Il resta un instant debout à côté d'elle, admirant l'auréole de sang qui s'étendait de toute part, la lumière tremblotante du néon qui semblait se reflétait dans chacune de ses blessures. Il observa avec un plaisir qu'il n'essaya même pas de dissimuler son chignon éclaté et ses cheveux arrachés qui trempaient dans la flaque.

Le sang était encore frais...

A son tour il fit mine de s'asseoir à califourchon sur elle.
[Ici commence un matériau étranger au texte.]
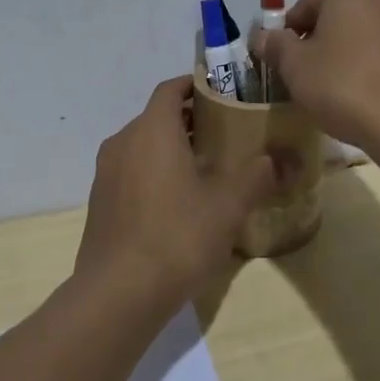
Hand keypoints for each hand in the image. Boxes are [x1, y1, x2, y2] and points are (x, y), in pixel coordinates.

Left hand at [77, 77, 286, 304]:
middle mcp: (123, 142)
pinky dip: (153, 172)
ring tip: (205, 169)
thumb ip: (257, 174)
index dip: (195, 85)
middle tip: (225, 135)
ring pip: (142, 145)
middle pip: (157, 117)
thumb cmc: (177, 236)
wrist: (118, 295)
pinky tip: (177, 203)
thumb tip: (280, 158)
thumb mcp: (228, 205)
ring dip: (171, 148)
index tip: (222, 94)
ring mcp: (106, 174)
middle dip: (189, 120)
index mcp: (152, 130)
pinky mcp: (99, 203)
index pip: (170, 89)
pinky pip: (130, 172)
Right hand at [253, 0, 379, 152]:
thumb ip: (275, 46)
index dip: (286, 37)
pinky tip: (358, 100)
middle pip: (334, 20)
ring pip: (359, 39)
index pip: (304, 7)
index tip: (280, 64)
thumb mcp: (295, 65)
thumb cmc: (343, 83)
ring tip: (330, 94)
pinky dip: (366, 72)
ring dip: (341, 59)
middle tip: (302, 79)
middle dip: (316, 45)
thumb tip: (262, 37)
Effrayée, elle tendit son bras valide devant elle pour repousser l'assaut inconnu.

« Tsss… Jamais tu t'arrêtes toi ? » dema,da-t-il, irrité, en bloquant son poignet.

A sa grande satisfaction il la vit hésiter avant de finalement laisser retomber légèrement sa main.

« Monsieur J ? » Il sut à son ton perdu qu'elle venait à peine de le reconnaître.

« Incapable de rester seule cinq minutes espèce d'idiote... »

Il se pencha vers elle et entreprit, avec des mouvements brutaux, de lui essuyer les yeux. Il lui fallut plusieurs secondes avant de finalement dégager son regard horrifié.

Quand il retira sa main la jeune femme attrapa entre deux de ses doigts la blouse orange de l'homme, le jaugeant, redoutant son prochain mouvement.

Le Joker, sans se départir de son grand sourire, la tira vers le bras de telle sorte qu'ils se retrouvèrent tous deux en position assise, face à face.

Son regard effrayé se tourna immédiatement vers Strange qui gigotait toujours face contre terre, le bout de métal définitivement pris dans un nerf. Le Joker observa, fasciné, la rage envahir les yeux de la jeune femme tandis qu'elle admirait la longue agonie de son bourreau tombé à terre.

L'aérien Merci qui passa les lèvres de la femme se suspendit dans les airs.

Le Joker ne put que ricaner, conscient alors qu'il était un héros.